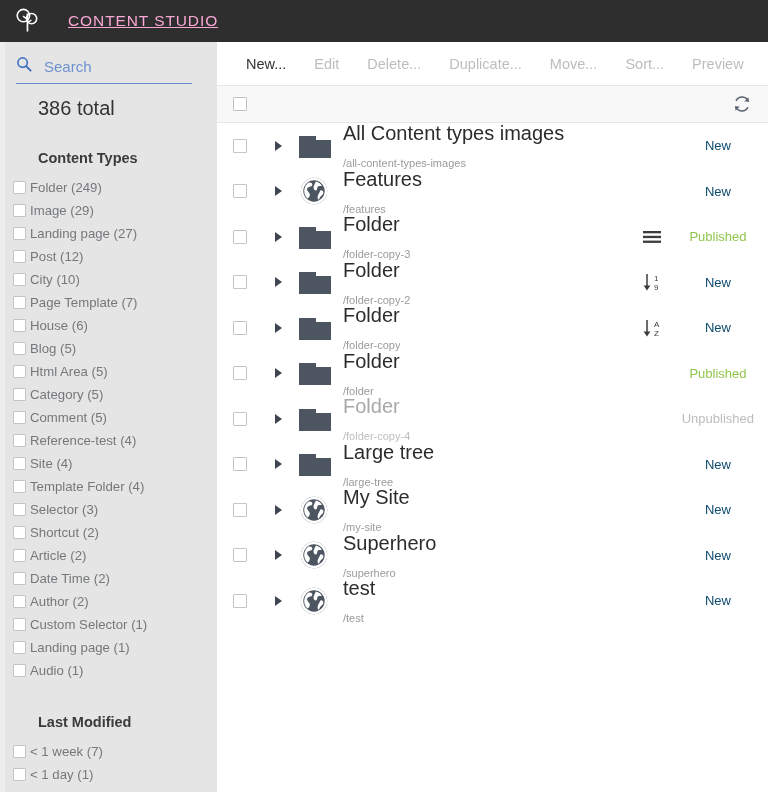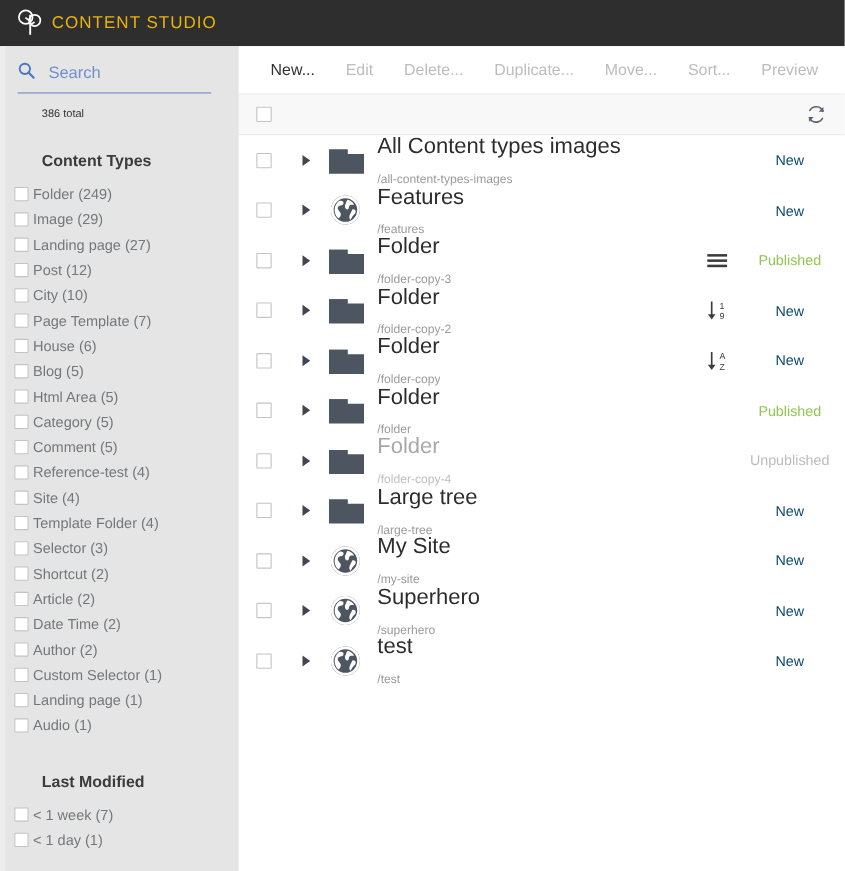--- a/index.html
+++ b/index.html
@@ -23,11 +23,12 @@
   }
   #logo-mark { width: 34px; height: 34px; flex: 0 0 34px; }
   #app-title {
-    color: #eab308;
+    color: #f9a8d4;
     font-size: 15.5px;
     letter-spacing: 0.9px;
-    margin-left: 3px;
+    margin-left: 24px;
     font-weight: 400;
+    text-decoration: underline;
   }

### YOUR OBJECTIVE
Word for word, restate the lines from the one holding "letter-spacing: 0.9px;" to the last line of the records.

### EXPECTED ANSWER
     letter-spacing: 0.9px;
-    margin-left: 3px;
+    margin-left: 24px;
     font-weight: 400;
+    text-decoration: underline;
   }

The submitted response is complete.